В райкомовской комнате было тесно. Тамара пробралась к Варе Кузьминовой, спросила, зачем вызвали, но та ответила, как всегда, полушутливо, что готова, как юный пионер, ко всякому делу, которое поручат. Варя отболела тифом, поправилась и, в отличие от своих пышнокудрых подруг, была повязана красной косынкой. Девчата протиснулись к столику секретаря райкома, Большесольская что-то чертила на листе белой бумаги.

— Какие новости? — спросила она.

— «Аннушку» провожали. С ранеными.

«Аннушками» комсомольцы называли воинские эшелоны, шедшие под литером «А». Им — зеленая улица.

Большесольская кнопками прикрепила в простенке между окон бумажный лист с наспех скопированной картой Курской области. Красная линия соединяла Старый Оскол со станцией Ржава. Девчата сгрудились около карты и не заметили, как в комнату вошел Перепелицын, но Большесольская, видимо, его ждала, одёрнула гимнастерку и по-военному доложила, что все комсомольцы, вызванные повестками, явились.

Сергею Пантелеймоновичу не удалось отдохнуть. Ночью накатил приступ гипертонии — болезни, которую он всячески, чаще неумело, скрывал от родных и товарищей, успокаивая себя, что лечением займется потом, после войны. И, странное дело, придя к молодёжи, увидев возбужденные лица, пристальные, полные ожидания взгляды, почувствовал, что головная боль стала утихать, отдаляться.

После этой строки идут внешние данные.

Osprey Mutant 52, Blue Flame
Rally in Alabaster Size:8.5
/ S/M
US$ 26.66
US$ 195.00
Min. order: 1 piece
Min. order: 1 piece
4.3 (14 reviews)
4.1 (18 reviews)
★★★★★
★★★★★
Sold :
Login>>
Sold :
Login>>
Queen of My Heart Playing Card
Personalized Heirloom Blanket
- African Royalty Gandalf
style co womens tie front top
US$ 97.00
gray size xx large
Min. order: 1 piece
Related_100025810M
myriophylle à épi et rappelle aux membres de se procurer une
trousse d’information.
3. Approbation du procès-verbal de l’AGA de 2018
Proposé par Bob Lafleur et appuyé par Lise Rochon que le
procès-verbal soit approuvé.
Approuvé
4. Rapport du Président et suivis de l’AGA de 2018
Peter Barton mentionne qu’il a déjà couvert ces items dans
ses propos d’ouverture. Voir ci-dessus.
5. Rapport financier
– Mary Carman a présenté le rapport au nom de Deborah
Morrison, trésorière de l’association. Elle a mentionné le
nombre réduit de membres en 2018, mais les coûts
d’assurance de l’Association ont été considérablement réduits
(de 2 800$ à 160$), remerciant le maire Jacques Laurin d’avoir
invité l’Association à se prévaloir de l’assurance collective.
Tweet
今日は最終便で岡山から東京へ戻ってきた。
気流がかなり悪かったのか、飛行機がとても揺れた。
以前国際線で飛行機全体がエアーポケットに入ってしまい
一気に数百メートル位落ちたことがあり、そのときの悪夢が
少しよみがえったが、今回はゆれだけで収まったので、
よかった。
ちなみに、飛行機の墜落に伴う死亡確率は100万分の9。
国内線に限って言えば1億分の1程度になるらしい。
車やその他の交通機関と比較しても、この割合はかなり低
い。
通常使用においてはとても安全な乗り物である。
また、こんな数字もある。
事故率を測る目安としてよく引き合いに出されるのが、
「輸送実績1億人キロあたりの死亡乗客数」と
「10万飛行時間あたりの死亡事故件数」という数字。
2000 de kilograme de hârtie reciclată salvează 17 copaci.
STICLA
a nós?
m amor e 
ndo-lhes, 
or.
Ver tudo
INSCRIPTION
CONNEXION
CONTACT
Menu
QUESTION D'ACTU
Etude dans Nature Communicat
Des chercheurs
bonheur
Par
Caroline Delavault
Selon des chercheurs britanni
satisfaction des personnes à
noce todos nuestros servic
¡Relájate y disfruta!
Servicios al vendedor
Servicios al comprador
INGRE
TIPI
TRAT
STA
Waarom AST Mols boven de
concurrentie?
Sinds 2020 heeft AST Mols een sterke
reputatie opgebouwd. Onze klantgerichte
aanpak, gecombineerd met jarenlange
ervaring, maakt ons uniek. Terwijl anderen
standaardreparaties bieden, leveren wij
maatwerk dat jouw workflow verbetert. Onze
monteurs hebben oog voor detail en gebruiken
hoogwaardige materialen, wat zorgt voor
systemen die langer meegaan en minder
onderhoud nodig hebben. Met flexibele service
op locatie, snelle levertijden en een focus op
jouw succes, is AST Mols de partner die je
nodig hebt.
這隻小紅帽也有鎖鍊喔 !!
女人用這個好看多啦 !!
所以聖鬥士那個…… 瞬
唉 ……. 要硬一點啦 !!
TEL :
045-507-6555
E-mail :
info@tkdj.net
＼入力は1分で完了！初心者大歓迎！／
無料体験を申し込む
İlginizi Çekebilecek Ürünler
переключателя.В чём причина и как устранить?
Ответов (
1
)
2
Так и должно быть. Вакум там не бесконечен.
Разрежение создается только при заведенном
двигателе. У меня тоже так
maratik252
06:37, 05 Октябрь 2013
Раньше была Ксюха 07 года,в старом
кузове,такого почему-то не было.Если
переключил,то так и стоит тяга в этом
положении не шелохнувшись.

В зелёном, застёгнутом на все пуговицы кителе, он выглядел и стройным и крепким.

Перепелинын, обращаясь ко всем, рассказал о постановлении Государственного Комитета Обороны, призвал комсомольцев к ударной работе на строительстве железной дороги:

— Ваши отцы и старшие товарищи на фронте. Считайте и себя с этого дня в полном смысле фронтовиками, солдатами труда. Райком партии, райисполком и райком комсомола объявляют вас мобилизованными на ударную стройку. Это — ответственное задание, его надо с честью выполнить. Мы надеемся на вас, товарищи! — Секретарь райкома партии не спрашивал согласия, он ставил задачу обязательную, но слово «надеемся» так глубоко затронуло Тамару Семенову, что она порывисто поднялась, чтобы ответить Перепелицы не только за себя, но и за всех. Сидевшая рядом с ней Варвара Кузьминова незаметно для других сильно пожала ей руку, словно бы одобряя.

— Сергей Пантелеймонович, мы помним нашу братскую клятву освободителям, гвардейцам 40-й армии, что будем помогать им до полного разгрома фашистов. Просим послать нас на самый трудный участок.